#### DATA FOR ANALYSIS
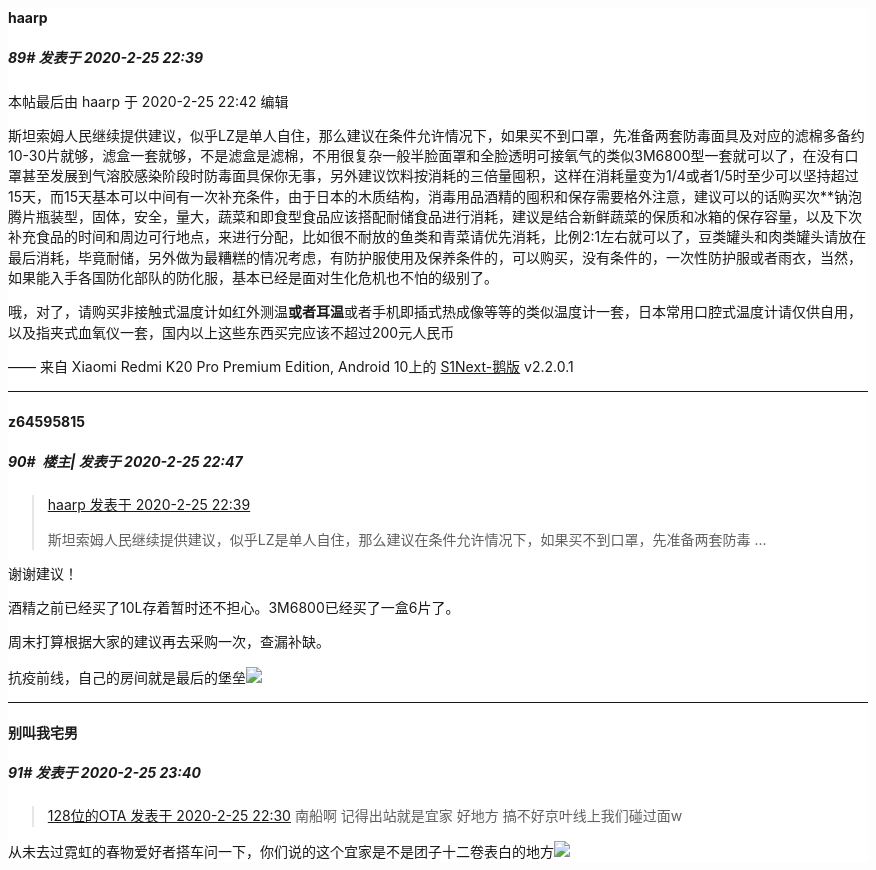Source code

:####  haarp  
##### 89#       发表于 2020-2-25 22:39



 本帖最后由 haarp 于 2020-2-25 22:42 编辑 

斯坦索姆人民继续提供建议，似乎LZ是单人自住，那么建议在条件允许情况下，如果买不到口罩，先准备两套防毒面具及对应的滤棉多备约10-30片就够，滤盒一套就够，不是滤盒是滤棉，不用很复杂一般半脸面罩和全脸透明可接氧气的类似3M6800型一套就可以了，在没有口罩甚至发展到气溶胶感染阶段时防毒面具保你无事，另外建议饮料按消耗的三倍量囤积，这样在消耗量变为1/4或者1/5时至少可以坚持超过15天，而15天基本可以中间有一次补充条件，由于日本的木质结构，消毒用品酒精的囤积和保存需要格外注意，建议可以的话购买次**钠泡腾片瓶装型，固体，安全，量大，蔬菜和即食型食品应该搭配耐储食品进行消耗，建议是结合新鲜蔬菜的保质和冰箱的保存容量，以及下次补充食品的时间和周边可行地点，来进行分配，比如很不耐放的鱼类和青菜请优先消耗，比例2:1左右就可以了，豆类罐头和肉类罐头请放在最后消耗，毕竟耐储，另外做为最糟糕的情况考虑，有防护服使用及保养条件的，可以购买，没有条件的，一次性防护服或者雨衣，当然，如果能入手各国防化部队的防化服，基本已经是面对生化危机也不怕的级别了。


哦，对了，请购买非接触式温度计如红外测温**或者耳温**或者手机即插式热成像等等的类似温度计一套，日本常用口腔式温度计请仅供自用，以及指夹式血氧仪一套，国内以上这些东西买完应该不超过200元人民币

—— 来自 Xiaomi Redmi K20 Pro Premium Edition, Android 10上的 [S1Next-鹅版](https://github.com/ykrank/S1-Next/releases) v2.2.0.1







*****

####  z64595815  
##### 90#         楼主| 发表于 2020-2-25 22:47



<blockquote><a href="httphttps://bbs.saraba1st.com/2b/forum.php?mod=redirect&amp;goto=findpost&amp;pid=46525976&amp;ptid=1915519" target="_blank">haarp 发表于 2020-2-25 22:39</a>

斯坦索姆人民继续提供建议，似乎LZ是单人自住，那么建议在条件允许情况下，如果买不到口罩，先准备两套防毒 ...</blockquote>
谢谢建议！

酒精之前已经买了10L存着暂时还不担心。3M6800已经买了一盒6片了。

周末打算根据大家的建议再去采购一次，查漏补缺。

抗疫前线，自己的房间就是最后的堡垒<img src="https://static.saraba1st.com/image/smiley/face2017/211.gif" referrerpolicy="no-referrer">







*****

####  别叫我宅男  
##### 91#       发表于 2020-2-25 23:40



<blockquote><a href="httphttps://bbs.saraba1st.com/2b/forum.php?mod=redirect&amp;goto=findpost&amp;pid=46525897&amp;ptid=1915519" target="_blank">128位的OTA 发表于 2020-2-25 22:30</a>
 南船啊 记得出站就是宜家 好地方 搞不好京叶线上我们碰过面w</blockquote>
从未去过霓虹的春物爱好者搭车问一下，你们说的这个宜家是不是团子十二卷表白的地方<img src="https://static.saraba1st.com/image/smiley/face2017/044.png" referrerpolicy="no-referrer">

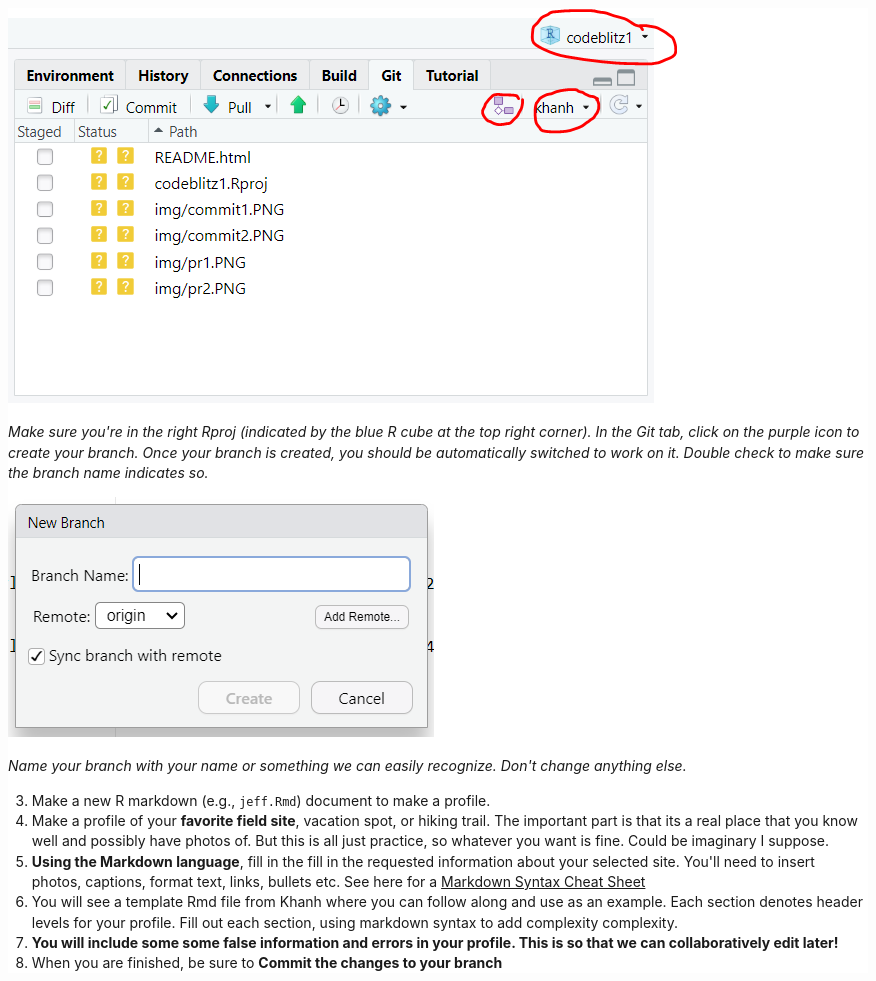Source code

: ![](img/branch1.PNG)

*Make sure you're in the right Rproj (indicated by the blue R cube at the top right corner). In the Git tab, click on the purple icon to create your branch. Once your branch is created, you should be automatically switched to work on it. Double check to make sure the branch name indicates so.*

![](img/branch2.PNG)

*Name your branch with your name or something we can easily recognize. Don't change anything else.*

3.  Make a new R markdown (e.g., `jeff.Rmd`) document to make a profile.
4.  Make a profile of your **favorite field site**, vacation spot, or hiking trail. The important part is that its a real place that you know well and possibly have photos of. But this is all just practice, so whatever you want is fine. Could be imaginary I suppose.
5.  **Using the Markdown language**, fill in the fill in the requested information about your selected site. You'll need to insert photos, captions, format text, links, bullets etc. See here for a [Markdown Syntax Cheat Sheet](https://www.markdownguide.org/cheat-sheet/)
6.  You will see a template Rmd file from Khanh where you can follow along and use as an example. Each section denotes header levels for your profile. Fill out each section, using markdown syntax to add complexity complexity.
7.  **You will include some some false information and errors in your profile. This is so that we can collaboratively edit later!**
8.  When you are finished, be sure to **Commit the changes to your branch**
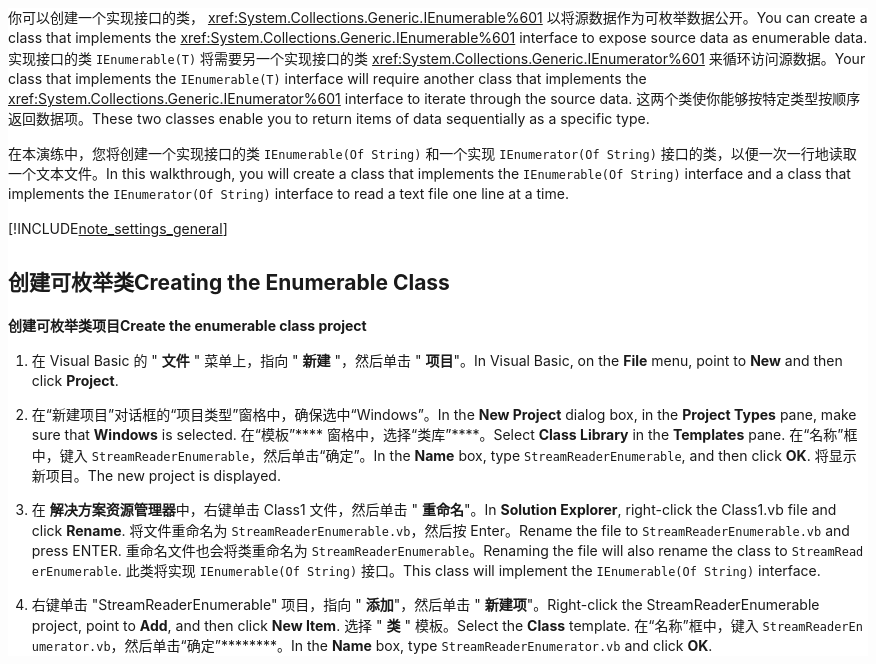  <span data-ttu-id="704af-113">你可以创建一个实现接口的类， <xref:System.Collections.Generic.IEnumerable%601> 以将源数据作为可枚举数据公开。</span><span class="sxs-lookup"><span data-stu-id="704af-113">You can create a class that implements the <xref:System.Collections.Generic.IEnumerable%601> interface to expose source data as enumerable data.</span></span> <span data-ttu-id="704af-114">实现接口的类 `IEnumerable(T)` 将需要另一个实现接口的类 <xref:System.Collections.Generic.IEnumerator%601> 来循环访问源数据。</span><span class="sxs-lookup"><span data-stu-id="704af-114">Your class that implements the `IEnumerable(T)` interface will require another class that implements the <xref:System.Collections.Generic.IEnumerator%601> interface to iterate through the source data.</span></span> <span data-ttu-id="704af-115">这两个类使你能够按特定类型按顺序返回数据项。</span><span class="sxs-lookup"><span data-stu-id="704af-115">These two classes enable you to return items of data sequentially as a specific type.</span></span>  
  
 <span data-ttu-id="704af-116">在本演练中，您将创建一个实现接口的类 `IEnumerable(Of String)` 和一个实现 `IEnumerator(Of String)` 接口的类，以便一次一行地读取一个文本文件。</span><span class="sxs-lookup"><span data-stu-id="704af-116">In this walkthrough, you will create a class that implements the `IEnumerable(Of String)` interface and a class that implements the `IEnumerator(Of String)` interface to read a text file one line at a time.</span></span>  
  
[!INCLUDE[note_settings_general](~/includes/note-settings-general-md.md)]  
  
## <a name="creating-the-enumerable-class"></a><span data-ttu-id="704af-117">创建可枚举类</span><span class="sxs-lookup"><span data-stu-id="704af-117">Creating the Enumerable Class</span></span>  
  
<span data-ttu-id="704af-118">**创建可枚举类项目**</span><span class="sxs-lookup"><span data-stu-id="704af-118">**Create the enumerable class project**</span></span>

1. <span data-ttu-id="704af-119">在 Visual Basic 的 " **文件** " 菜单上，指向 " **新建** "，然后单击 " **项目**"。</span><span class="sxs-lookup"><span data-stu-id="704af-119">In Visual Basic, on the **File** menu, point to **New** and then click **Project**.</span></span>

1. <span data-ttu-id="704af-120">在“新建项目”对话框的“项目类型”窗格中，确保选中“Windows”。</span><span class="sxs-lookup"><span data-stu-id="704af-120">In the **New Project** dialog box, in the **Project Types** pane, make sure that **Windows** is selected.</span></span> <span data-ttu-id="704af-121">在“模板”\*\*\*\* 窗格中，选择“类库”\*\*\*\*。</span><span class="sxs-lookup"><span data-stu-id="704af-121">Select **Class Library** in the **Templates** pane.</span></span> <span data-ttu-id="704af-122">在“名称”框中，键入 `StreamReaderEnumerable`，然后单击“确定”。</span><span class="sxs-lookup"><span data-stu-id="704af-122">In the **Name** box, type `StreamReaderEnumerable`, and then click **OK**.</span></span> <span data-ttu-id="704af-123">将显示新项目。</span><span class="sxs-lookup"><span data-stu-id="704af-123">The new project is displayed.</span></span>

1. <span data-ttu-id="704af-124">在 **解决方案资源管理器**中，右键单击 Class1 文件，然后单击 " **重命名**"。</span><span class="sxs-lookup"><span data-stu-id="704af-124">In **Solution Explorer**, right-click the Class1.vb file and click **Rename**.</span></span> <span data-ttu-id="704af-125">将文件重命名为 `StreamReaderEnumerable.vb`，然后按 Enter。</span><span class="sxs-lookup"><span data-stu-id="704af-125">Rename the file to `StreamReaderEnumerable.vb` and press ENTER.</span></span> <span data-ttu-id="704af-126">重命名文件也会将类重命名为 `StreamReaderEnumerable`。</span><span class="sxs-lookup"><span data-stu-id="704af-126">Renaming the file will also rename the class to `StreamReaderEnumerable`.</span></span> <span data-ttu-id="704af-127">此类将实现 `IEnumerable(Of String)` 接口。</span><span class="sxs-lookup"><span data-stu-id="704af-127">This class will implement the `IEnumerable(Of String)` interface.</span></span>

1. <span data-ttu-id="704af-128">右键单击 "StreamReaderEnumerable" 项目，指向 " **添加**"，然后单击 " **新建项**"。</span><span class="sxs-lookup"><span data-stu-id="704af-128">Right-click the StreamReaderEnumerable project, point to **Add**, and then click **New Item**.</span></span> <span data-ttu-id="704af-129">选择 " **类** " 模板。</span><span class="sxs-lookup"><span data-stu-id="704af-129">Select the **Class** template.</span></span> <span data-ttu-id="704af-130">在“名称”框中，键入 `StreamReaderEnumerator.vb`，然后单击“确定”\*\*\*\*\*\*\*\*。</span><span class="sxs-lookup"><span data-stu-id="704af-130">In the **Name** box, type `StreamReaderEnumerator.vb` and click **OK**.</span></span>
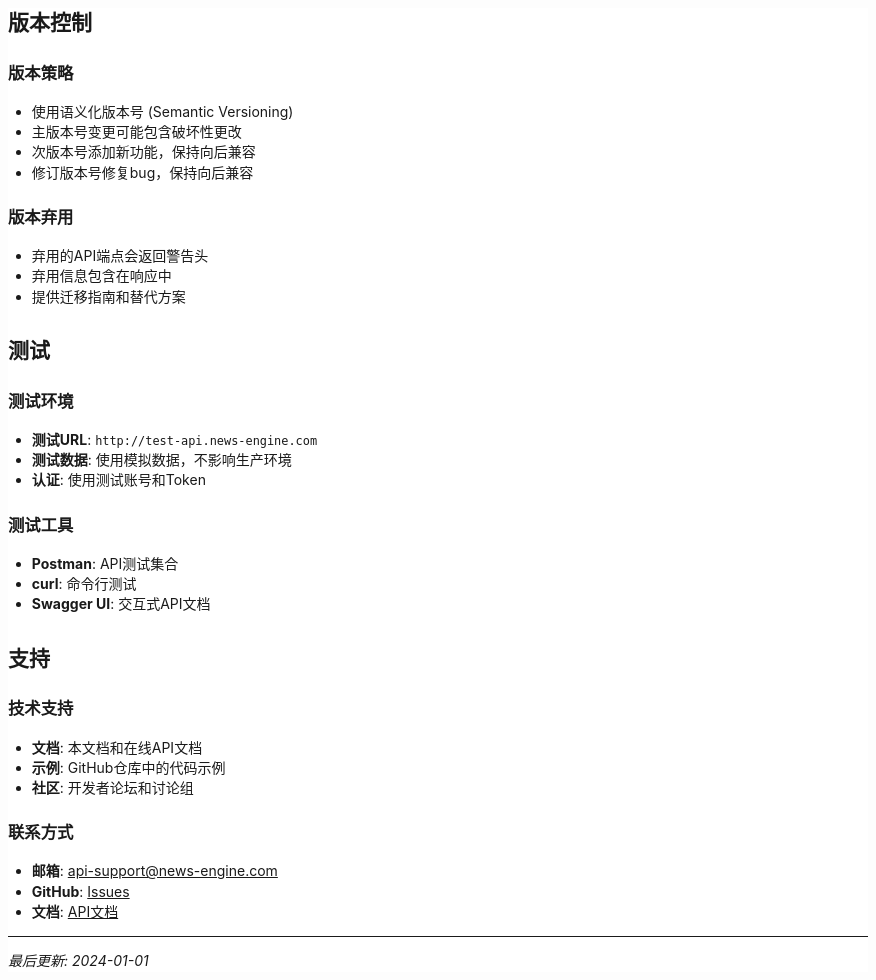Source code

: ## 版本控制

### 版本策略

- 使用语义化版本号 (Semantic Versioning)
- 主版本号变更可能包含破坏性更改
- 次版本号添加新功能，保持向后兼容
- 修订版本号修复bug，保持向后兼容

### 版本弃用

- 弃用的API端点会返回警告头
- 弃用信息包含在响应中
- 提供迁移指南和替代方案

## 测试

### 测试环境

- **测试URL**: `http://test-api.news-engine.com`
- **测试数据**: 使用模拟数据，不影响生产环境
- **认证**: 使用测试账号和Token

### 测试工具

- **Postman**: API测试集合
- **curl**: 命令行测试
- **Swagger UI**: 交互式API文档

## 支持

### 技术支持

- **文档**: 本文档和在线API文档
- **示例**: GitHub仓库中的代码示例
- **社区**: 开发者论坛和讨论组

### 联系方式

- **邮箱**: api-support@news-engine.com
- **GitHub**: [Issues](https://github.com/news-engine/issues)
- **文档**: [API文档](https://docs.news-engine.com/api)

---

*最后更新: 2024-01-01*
########
_AIM OF THE TASK_.
How many lines of these entries contain the string "smiley"? Reply with the number alone.

_RESPONSE BELOW_.
2